Hardcover, 272 pages
Published January 1st 2002 by Overlook Hardcover (first published 1949)
Synopsis-
Fans of P. G. Wodehouse's comic genius are legion, and their devotion to his masterful command of the hilarity borders on an obsession.
The Mating Season is a time of love, mistaken identity, and mishap for Bertie, Gussie Fink-Nottle and other guests staying at Deverill Hall-luckily there's unflappable Jeeves to set things right.
My Review-
Fink-Nottle? Did you read that? Oh.My. God. Wodehouse is a
genius and so is Wooster. I realized that after reading nine books. I mean what
is a B&J book without Bertie’s narration. Bertie is a genius. ACCEPT IT!
Here, the fiasco is
in the Deverie Hall, Hampshire where our lovely Gussie Fink-Nottle has been
arrested. Bertie with his intelligent butler Jeeves comes to the rescue and
traps himself in a convoluted plot where no one else but Jeeves could help him
out of!
This is springtime, the mating season, when, as you probably know, a livelier iris gleams upon the burnished dove and a young man's fancy lightly turns to thoughts of love.
This is how the
book starts and Bertie continues to dread ‘The Mating Season’ with
- I tell you Jeeves, the spirits are low. I don't know
if you have been tied hand and foot to a chair in front of a barrell of
gunpowder with an inch of lighted candle on top of it?
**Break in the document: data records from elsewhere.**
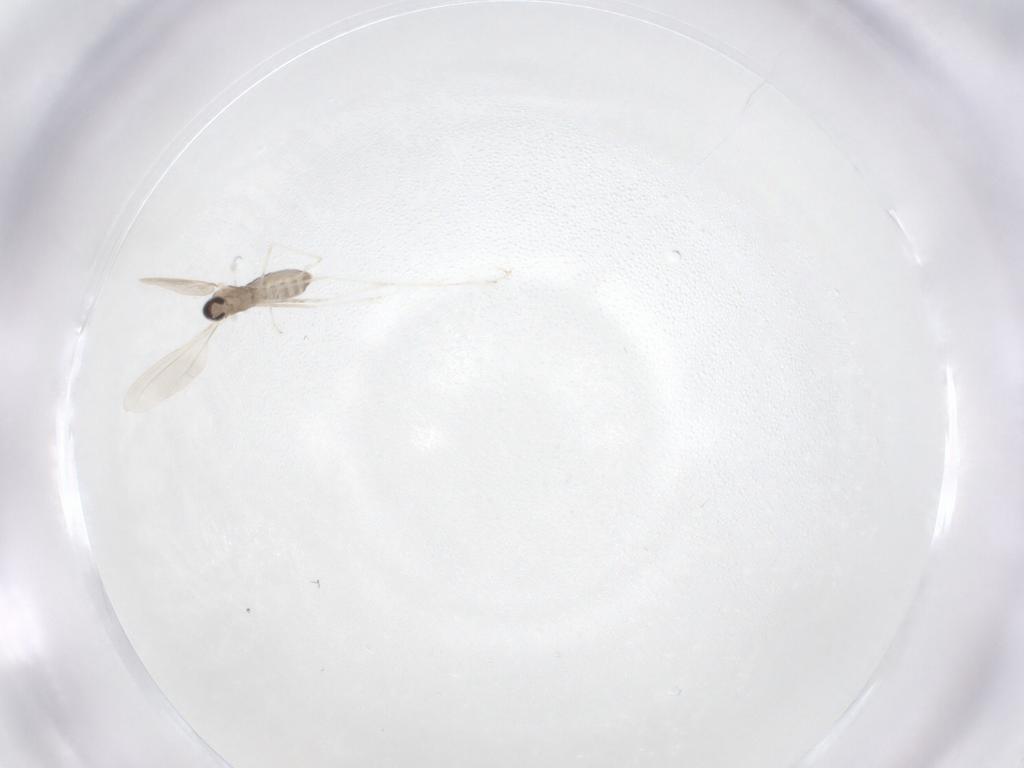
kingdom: Animalia
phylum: Arthropoda
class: Insecta
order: Diptera
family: Cecidomyiidae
- No, sir, I have not had the experience.
- Well, that's how I'm feeling. I'm just clenching the teeth and waiting for the bang.
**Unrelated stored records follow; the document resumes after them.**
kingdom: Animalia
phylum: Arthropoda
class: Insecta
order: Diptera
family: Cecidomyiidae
- No, sir, I have not had the experience.
- Well, that's how I'm feeling. I'm just clenching the teeth and waiting for the bang.
Don’t worry. You’ll reach the end of the book with a fat
smile on your face.
And
to end this review, shall I leave you with a quote?"Except for knowing that when you've heard one, you've heard them all, I'm not really an authority on violin solos, so cannot state definitely whether La Pulbrook's was or was not a credit to the accomplices who had taught her the use of the instrument. It was loud in spots and less loud in other spots, and it had that quality which I have noticed in all violin solos, of seeming to last much longer than it actually did."